Lu was seized by police on Friday as he attempted to board a train from Laos to Thailand, where he planned to catch a flight to the US to join his wife and daughter. Nearly one week later, he appears to still be held in Laotian immigration detention, despite reportedly being told that he would be deported to China.

Peter Dahlin, the director of Safeguard Defenders, a human rights group and one of the letter’s signatories, said: “The prolonged period of Lu being held at the immigration department is a clear sign the [Laotian] government is unsure of how to proceed. A deportation like this would otherwise have been completed rather fast, based on prior cases.”

As a rights lawyer in China, Lu had a history of taking on sensitive cases. He defended some of the people arrested in the “709 crackdown” on activists and rights lawyers in 2015 – an event so called because of date on which the crackdown was launched, 9 July.

More recently, in 2020 he was hired to defend one of the 12 Hong Kong youth activists who had been intercepted by Chinese authorities while trying to flee from Hong Kong to Taiwan by boat. After being repeatedly denied access to his client, he was stripped of his licence in 2021. Later that year he was prevented from travelling to the US to take up a fellowship, having been placed under an exit ban.

Lu managed to get to Laos this year. Laos, like many south-east Asian countries, has a history of cooperating with China to detain people wanted by the authorities.

Yang Zewei, an exiled dissident who campaigned against internet censorship in China, disappeared from his home in Vientiane in June. According to Safeguard Defenders, neighbours saw him being taken away by Laotian and Chinese police officers.

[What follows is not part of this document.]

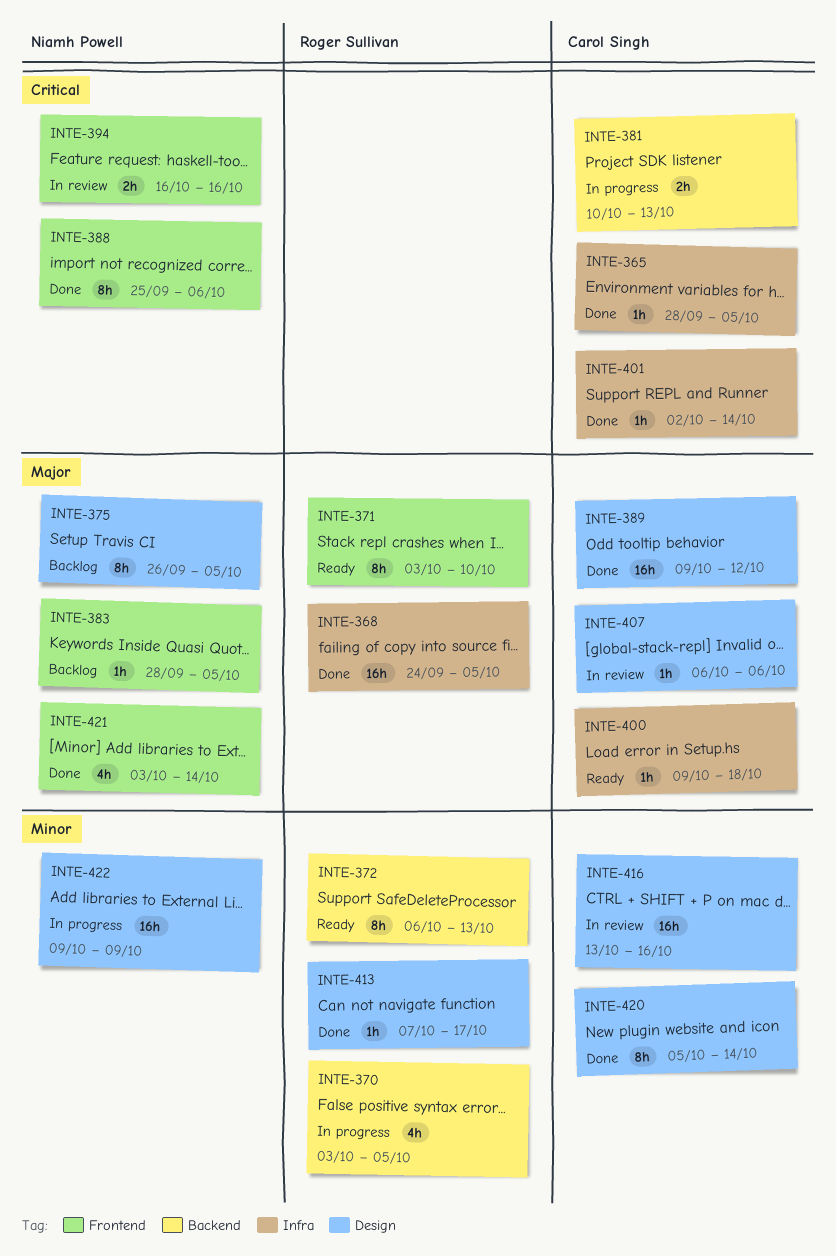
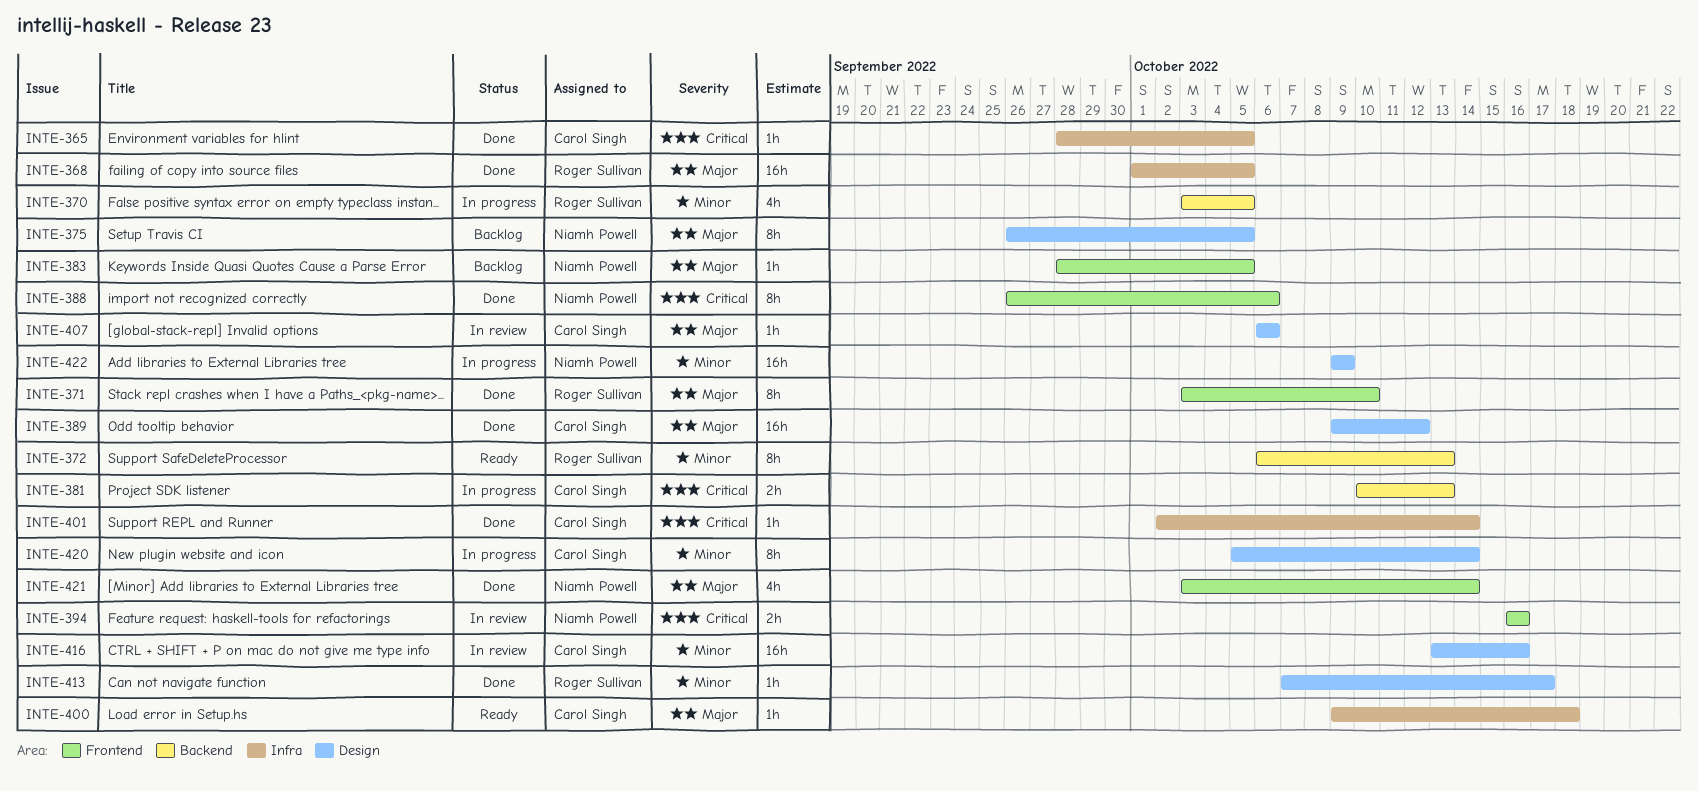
INTE-368, start: Sep 24 -> Oct 1
INTE-371, status: Ready -> Done
INTE-388, start: Sep 25 -> Sep 26
INTE-420, status: Done -> In progress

Yang has not been seen since, but a police officer in his home town in China’s Hunan province confirmed to a friend of Yang’s that his case was being handled by a special taskforce.

Lu is thought to still be in detention in Laos. The open letter’s signatories, which include Amnesty International and Chinese Human Rights Defenders, said: “We are gravely concerned that [Lu] is at serious risk of forced repatriation to China where he faces the high likelihood of torture and other ill-treatment.”

Human rights lawyers in China operate in an increasingly challenging environment, with many being charged with criminal offences or stripped of their licences in retaliation for taking on cases the government deems sensitive. On 18 July, Lawyers for Lawyers, the International Bar Association’s Human Rights Institute and the 29 Principles, three lawyers’ rights groups, submitted evidence to the UN about the “ongoing and systematic criminal prosecution of lawyers in China”.

On Wednesday, a small group of protesters gathered outside the Laotian embassy in Washington DC to call for Lu’s release and deliver the letter to the Laotian authorities. Vientiane has not responded to the demands.

Calls to the Chinese embassy in Laos, China’s foreign ministry, and Laos’s foreign ministry went unanswered.

In April 2020, Lu posted a photo on Instagram of a letter from fellow human rights lawyer Chen Jiahong, firing Lu as his lawyer. Many believed Chen was pressured into the decision. The “human rights situation is getting worse and worse”, Lu wrote. “Disgraceful!”